A disabled couple from Hornchurch believe car parking rules at Queen’s Hospital are penalising them for visiting the cancer unit.

Pauline Driscoll, 71, is being treated for non-Hodgkin lymphoma at the Romford hospital’s oncology department. Mrs Driscoll’s husband Rod, 69, said the couple’s blue badges enabled them to park free of charge in the hospital’s surface level car park, but that they are not recognised in the “pink zone” where his wife is now being treated – meaning she is effectively charged extra for having cancer.

“They’re penalising us,” said Mrs Driscoll, of Nelson Close. “I’d rather worry about my treatment. It’s quite aggravating with everything else.”

Mr Driscoll said: “It’s a mess. How come you can park free in one area and not the other? It doesn’t add up.”

Mr Driscoll added his wife’s problems with mobility meant she couldn’t walk the 400 metres from the disabled car park to the cancer department. “To come from the main car park down to the oncology department isn’t on,” he said.

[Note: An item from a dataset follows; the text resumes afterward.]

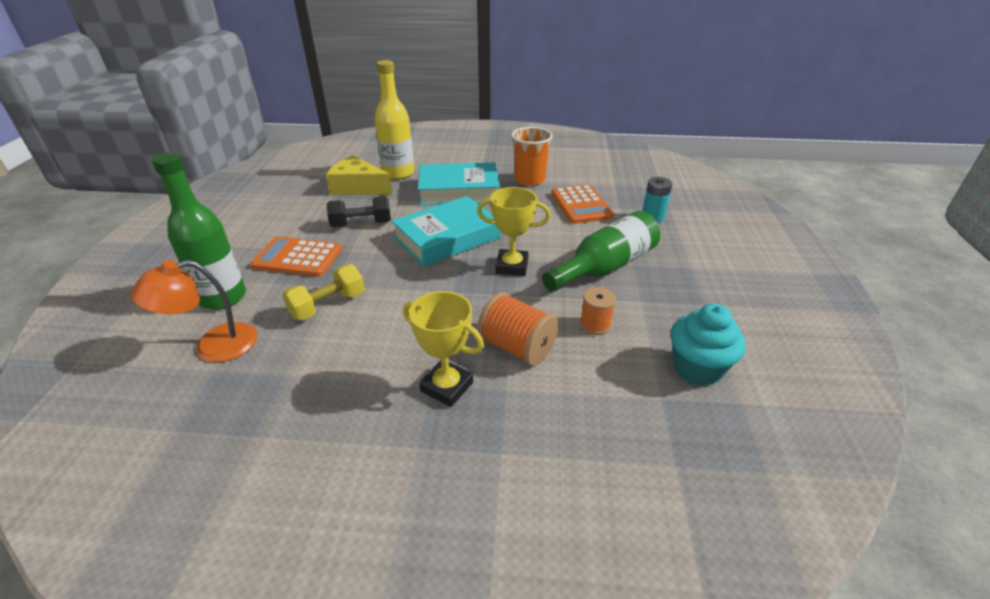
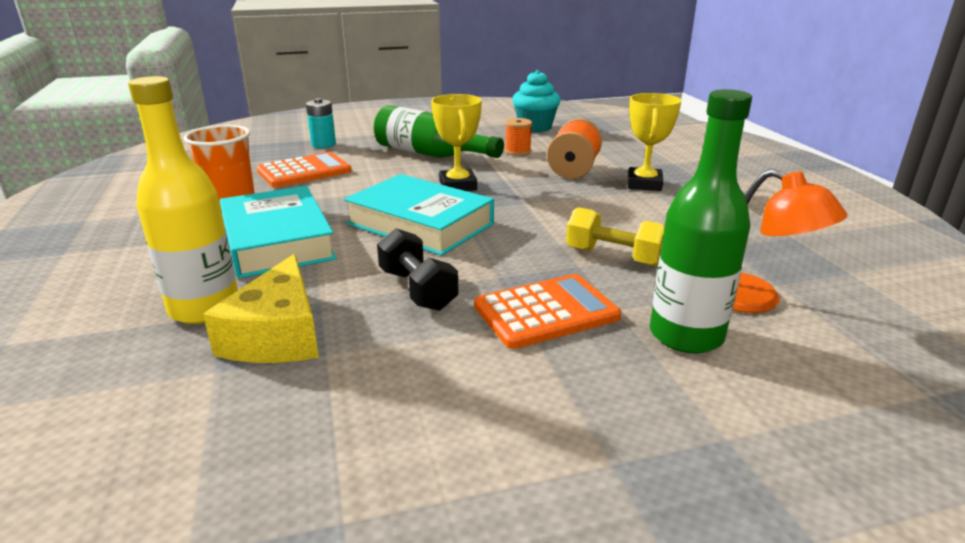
camera: 110 degrees left, 10 degrees down
(297, 258) = (546, 312): orange calculator -> orange calculator turned 105 degrees counterclockwise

“I can’t see why you don’t have to pay in the main parking area with a blue badge, but if you have cancer you do in the pink zone.”

Under Queen’s rules, patients attending hospital to receive active treatment such as chemotherapy can still park free, whether they are disabled or not, but cancer patients seeing a doctor for follow-ups or tests cannot.

A spokesman for Barking, Havering and Redbridge NHS Trust, which runs Queen’s, said parking was managed by private company Sodexo.

“We have far more disabled parking spaces on site than we are required to provide,” she added. “We are also one of the few trusts to offer free parking to patients undergoing treatment for cancer.

“There are limited spaces in the oncology car park, so it is important that that they are earmarked for those having active chemotherapy or radiotherapy treatment.”

Kajal Odedra, campaigns officer at Macmillan Cancer Support, said: “Cancer patients having follow-up appointments after treatment for a potentially life-threatening disease should not be penalised by having to pay unavoidable costs such as hospital parking.

“These charges are a huge burden for cancer patients who have already typically made 53 trips to hospital during treatment. It is morally wrong that hospitals are profiting from this tax on illness.

“We want every hospital in England to follow government guidance and provide free or concessionary parking for cancer patients travelling regularly to hospital.”